Tackling Federated Unlearning as a Parameter Estimation Problem
Antonio Balordi , Lorenzo Manini , Fabio Stella , Alessio Merlo
Published on arXiv
2508.19065
Membership Inference Attack
OWASP ML Top 10 — ML04
Key Finding
Achieves MIA success near random chance and ~0.9 normalized accuracy relative to full retraining, while also neutralizing targeted backdoor attacks as a secondary benefit.

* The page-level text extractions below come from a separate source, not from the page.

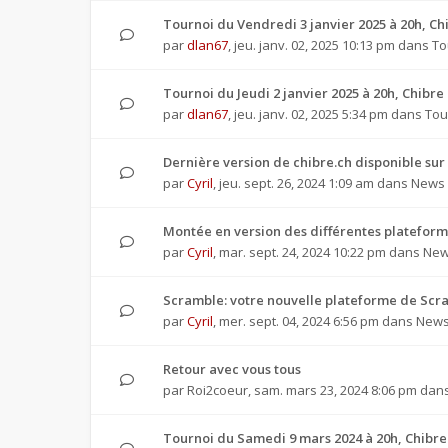
Tournoi du Vendredi 3 janvier 2025 à 20h, 
par
dlan67
,
jeu. janv. 02, 2025 10:13 pm
dans
To
Tournoi du Jeudi 2 janvier 2025 à 20h, Chibr
par
dlan67
,
jeu. janv. 02, 2025 5:34 pm
dans
Tou
Dernière version de chibre.ch disponible sur
par
Cyril
,
jeu. sept. 26, 2024 1:09 am
dans
News 
Montée en version des différentes plateforme
par
Cyril
,
mar. sept. 24, 2024 10:22 pm
dans
New
Scramble: votre nouvelle plateforme de Scra
par
Cyril
,
mer. sept. 04, 2024 6:56 pm
dans
News 
Retour avec vous tous
par
Roi2coeur
,
sam. mars 23, 2024 8:06 pm
dan
Tournoi du Samedi 9 mars 2024 à 20h, Chibr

Privacy regulations require the erasure of data from deep learning models. This is a significant challenge that is amplified in Federated Learning, where data remains on clients, making full retraining or coordinated updates often infeasible. This work introduces an efficient Federated Unlearning framework based on information theory, modeling leakage as a parameter estimation problem. Our method uses second-order Hessian information to identify and selectively reset only the parameters most sensitive to the data being forgotten, followed by minimal federated retraining. This model-agnostic approach supports categorical and client unlearning without requiring server access to raw client data after initial information aggregation. Evaluations on benchmark datasets demonstrate strong privacy (MIA success near random, categorical knowledge erased) and high performance (Normalized Accuracy against re-trained benchmarks of $\approx$ 0.9), while aiming for increased efficiency over complete retraining. Furthermore, in a targeted backdoor attack scenario, our framework effectively neutralizes the malicious trigger, restoring model integrity. This offers a practical solution for data forgetting in FL.
Key Contributions
- Information-theoretic federated unlearning framework that models data leakage as a parameter estimation problem using second-order Hessian information
- Selective parameter resetting targeting only the parameters most sensitive to forgotten data, followed by minimal federated retraining — avoiding full model retrain
- Demonstrated effectiveness for both categorical and client unlearning, with MIA success near random and ~0.9 normalized accuracy vs. retrained baseline; also shown to neutralize targeted backdoor triggers
🛡️ Threat Analysis
The paper's security evaluation centers on membership inference attack (MIA) success rate as the primary privacy metric, demonstrating the unlearning method reduces MIA success to near-random chance — directly targeting the MIA threat model for unlearned data points.